# The Kingswood Arms, Bradford - September 2016



## degenerate (Oct 5, 2016)

No known history other than it was previously known as The Bay Horse and has been empty for over 15 years. On 12th July 2009 it was set on fire and that 60% was burnt out according to the fire report. 

It's due to be flattened to make way for a car wash with Labour councillor Hassan Uzzaman Khan quaoted as saying: "The use will remove what has become an embarrassing eyesore on a prominent city roadway, which is detrimental to the image of Bradford."

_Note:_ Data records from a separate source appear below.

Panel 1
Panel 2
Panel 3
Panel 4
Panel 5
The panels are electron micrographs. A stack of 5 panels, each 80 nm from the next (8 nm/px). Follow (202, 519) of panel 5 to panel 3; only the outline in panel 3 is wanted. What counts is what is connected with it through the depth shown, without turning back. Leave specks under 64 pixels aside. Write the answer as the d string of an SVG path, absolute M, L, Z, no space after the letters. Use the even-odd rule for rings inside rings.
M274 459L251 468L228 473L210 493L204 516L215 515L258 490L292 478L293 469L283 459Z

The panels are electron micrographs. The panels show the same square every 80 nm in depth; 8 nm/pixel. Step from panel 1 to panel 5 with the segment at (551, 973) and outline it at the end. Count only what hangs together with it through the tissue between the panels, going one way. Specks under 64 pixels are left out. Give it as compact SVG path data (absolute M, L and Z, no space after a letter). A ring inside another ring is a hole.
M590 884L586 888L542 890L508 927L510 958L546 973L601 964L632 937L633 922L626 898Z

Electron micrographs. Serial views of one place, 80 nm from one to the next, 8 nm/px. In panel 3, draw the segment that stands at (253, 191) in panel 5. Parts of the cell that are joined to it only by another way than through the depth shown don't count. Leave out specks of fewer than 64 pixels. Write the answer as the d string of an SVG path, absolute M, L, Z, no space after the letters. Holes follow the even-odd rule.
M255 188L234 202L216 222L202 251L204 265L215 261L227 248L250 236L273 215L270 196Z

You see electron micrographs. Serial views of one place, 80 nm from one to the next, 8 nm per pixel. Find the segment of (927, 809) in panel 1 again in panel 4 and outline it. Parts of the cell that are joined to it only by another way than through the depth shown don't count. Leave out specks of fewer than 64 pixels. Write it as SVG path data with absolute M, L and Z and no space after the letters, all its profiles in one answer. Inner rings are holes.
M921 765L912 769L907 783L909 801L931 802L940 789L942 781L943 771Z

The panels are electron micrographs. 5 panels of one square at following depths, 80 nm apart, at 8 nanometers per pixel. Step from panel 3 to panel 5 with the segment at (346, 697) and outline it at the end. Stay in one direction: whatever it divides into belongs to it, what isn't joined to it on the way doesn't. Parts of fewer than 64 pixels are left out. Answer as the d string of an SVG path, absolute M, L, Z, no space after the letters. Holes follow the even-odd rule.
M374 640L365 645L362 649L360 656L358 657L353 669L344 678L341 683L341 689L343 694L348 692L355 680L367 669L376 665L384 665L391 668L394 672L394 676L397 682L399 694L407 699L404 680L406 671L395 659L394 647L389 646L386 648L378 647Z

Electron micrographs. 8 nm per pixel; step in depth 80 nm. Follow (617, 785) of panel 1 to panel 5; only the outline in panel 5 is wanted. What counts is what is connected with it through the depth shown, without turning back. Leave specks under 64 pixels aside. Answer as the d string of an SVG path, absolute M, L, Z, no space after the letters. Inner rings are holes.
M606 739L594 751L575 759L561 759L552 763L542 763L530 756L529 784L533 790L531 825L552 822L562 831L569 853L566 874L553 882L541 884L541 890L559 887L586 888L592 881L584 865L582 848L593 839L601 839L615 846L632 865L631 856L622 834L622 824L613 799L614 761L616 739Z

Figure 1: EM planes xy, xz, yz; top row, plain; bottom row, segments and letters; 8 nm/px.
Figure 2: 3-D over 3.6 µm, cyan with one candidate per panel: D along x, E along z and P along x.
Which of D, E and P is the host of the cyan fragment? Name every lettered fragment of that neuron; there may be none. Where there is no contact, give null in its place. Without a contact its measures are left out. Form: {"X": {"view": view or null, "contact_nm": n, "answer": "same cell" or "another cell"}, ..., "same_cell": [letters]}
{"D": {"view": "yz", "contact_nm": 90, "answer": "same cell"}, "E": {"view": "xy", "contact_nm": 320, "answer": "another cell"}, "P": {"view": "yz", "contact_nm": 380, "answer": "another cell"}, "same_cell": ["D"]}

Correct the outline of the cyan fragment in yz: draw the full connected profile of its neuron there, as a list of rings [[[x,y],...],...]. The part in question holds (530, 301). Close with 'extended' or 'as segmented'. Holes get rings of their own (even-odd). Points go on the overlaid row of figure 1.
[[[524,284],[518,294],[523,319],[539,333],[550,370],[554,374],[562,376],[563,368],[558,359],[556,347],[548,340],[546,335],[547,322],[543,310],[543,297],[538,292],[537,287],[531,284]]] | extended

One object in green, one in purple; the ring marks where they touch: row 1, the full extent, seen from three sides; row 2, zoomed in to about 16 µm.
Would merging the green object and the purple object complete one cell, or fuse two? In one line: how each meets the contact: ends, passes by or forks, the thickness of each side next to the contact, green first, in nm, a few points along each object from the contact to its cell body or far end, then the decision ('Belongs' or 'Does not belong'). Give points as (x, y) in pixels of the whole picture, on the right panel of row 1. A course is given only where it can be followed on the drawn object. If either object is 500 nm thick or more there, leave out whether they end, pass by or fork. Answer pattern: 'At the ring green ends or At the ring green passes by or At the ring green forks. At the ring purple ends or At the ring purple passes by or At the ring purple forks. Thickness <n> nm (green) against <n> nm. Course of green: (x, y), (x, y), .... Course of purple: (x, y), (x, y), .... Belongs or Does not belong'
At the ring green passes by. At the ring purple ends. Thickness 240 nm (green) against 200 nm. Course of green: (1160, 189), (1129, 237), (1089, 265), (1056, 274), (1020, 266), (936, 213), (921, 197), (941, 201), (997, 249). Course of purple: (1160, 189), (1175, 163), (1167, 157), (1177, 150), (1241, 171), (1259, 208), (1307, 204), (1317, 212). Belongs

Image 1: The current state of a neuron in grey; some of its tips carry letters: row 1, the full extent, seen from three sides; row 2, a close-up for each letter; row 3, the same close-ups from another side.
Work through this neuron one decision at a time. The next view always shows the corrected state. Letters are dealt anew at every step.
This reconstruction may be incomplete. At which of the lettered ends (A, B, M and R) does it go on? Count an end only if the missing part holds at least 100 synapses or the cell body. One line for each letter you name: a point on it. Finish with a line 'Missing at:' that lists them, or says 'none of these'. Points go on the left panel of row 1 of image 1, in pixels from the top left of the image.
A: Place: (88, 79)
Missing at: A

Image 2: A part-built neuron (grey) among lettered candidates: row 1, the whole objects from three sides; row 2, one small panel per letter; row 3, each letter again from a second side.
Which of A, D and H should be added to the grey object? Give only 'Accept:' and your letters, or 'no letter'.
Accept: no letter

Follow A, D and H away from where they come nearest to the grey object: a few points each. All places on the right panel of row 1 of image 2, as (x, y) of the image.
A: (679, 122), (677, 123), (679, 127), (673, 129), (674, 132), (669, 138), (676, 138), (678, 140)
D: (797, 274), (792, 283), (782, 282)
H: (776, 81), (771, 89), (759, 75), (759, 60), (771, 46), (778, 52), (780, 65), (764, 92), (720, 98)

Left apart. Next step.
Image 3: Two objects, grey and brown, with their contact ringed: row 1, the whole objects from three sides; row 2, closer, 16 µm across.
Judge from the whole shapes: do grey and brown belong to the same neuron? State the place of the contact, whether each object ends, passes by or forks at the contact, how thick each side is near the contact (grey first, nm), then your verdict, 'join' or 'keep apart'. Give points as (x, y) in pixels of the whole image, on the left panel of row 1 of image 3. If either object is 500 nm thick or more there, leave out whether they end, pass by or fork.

Since half of it's badly fire damaged don't expect greatness from here  It also had signs of drug use and squatting.





















































Thanks for looking


----------



## smiler (Oct 5, 2016)

You made the best out of what's there, White Lightning and Jaffa Cakes, hell of a diet,I liked it, Thanks


----------



## Rubex (Oct 5, 2016)

It's trashed, but you still got some great pics! Nice one degenerate


----------



## Sam Haltin (Oct 5, 2016)

Well thrashed. But, if a quaint old-fashioned pub which has been there for over a century can cause an eyesore what about a great big car wash that looks like its been built out of lego bricks will look on the horizon.


----------



## degenerate (Oct 6, 2016)

smiler said:


> You made the best out of what's there, White Lightning and Jaffa Cakes, hell of a diet,I liked it, Thanks



Thanks, I feel like I'm scraping the bottom of the barrel with this one!


----------



## degenerate (Oct 6, 2016)

Hugh Jorgan said:


> Well thrashed. But, if a quaint old-fashioned pub which has been there for over a century can cause an eyesore what about a great big car wash that looks like its been built out of lego bricks will look on the horizon.



I totally agree. The car wash has been in the pipeline for at least a year with no sign of it happening so it looks like it'll still be hanging on!


----------